Here is a quick quiz which all clients in need of an executive employment attorney should take:
Client A is a university president for whom we have carefully negotiated an “exit package” consisting of a severance and separation agreement, aspects of which will not go into effect until the president leaves office on June 30, at the conclusion of the academic year. Anticipating his departure, the agreement was signed on February 1. In April, a question arises about his transition to a new job with another university. The president resists the temptation to handle the issue himself. Rather than raise the subject in his weekly meeting with his current Board Chair, he calls his executive employment lawyers to get their advice as to how to handle the situation.
Client B is the CEO of an industrial company for whom we also have negotiated a separation and severance package to provide him with a smooth employment transition. He, too, has questions about his entitlements as well as his obligations to his current employer, including the practical effect of a clause in his separation agreement (negotiated by us) which provides him with a written letter of recommendation in lieu of the employer’s standard procedure of refusing to provide any written references [NB: it has become standard HR practice in both the for-profit and not-for-profit worlds for an employer to give out very limited information about a departing executive, usually nothing more than the name of the executive and the fact that he or she filled a specified role at the employer — usually by job title like “Chief Financial Officer” or “Senior Managing Director” — during the specified time period; other than these basic details, employers, including business entities and colleges and universities, customarily (unless negotiated otherwise) provide no information to a prospective new employer other than to confirm the executive’s salary if but only if the executive has provided that information to the new employer]. Here, in the case of Client B, a question has now arisen as to whether the prospective new employer can speak to Board members or other executives of the company from which the CEO is departing. Does this fall within the separation agreement, or is it a situation likely to cause trouble? Our CEO Client B decides he does not need to refer the matter to his executive employment counsel, and that he can “handle it himself.”
Quiz question: Which executive handled the situation more productively?
The answer, of course, is Client A, who, recognizing a potentially inflammatory situation, has remained silent and immediately sought legal advice before wading into a volatile area that we had already addressed by way of a negotiated resolution.
Why do clients sometimes try to “do it themselves,” even though they actually have engaged experienced executive employment attorneys?

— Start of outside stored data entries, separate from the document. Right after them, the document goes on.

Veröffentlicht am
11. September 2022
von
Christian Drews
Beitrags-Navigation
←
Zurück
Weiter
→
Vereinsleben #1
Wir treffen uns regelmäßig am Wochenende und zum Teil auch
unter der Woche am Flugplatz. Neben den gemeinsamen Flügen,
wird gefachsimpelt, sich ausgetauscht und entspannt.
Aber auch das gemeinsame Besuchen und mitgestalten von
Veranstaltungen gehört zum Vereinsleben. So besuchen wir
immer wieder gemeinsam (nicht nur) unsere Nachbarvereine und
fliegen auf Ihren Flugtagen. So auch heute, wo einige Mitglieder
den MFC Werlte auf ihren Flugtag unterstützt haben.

Some of them want to save the cost of additional legal fees. This almost always has the opposite result, since it usually costs meaningfully more for us to fix a situation in which the client has re-involved himself than it does for us to handle it in the first place. Also, of course, top executives are customarily extraordinarily competent people who are used to solving problems as part of their work life; as a result, the emergence of a problem, even in their own affairs, often triggers the immediate reaction that they must solve the problem with no additional outside help.
Such a reaction can be counterproductive, however, so we urge our clients not to react in any way before calling us first. (There was a temptation to title this blog “Please Shut Up,” but that seemed unnecessarily punitive.)
Frequently Asked Questions
1. Q. “Are there other reasons for immediately referring problems to your executive employment attorney?”
A. Absolutely. The sooner we identify a problem or a potentially dangerous development, it is easier for us to construct a solution. Clients are rarely able to do this on their own.
2. Q. “Are there other good reasons for refraining from discussing the problem directly with the employer?”
A. Such a discussion may or may not be appropriate, but only an experienced executive employment attorney can give you guidance on this issue after knowing the facts. It is always both wiser and more cost-effective to call your attorney before responding to a problem yourself directly. Additionally, some of these problems have such an immediate, often negative emotional impact that the client is likely to do something not in their own interest. College and university presidents who learn that their employment is being terminated should resist the temptation to “fall on their sword.” Instead, they should not react in any way and immediately and pick up the phone to their executive compensation lawyer.
3. Q. “Is your advice to say nothing before having a confidential conversation with an executive employment attorney also designed to preserve the attorney-client privilege?”
A. Go to the head of the class! We will address the important issue of this privilege in our next posting.